Task to complete: Images excluded, repeat each entry below exactly.

Data for analysis:

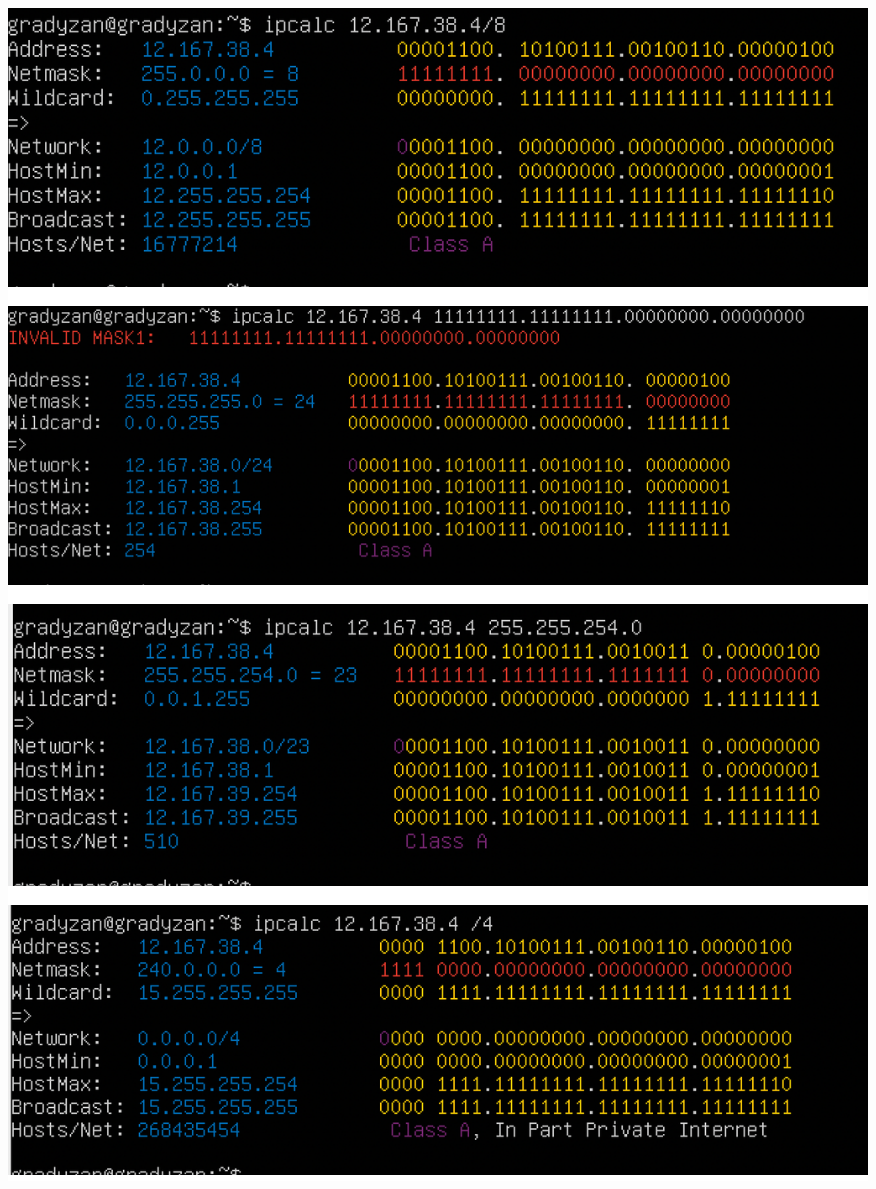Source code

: ![Untitled](linux_network%20v1%200%2097ab9a816ece41578dbbdffb6ac7ac88/Untitled%205.png)

![Untitled](linux_network%20v1%200%2097ab9a816ece41578dbbdffb6ac7ac88/Untitled%206.png)

![Untitled](linux_network%20v1%200%2097ab9a816ece41578dbbdffb6ac7ac88/Untitled%207.png)

![Untitled](linux_network%20v1%200%2097ab9a816ece41578dbbdffb6ac7ac88/Untitled%208.png)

Reply to the exercise:
Source code

: ![Untitled](linux_network%20v1%200%2097ab9a816ece41578dbbdffb6ac7ac88/Untitled%205.png)

![Untitled](linux_network%20v1%200%2097ab9a816ece41578dbbdffb6ac7ac88/Untitled%206.png)

![Untitled](linux_network%20v1%200%2097ab9a816ece41578dbbdffb6ac7ac88/Untitled%207.png)

![Untitled](linux_network%20v1%200%2097ab9a816ece41578dbbdffb6ac7ac88/Untitled%208.png)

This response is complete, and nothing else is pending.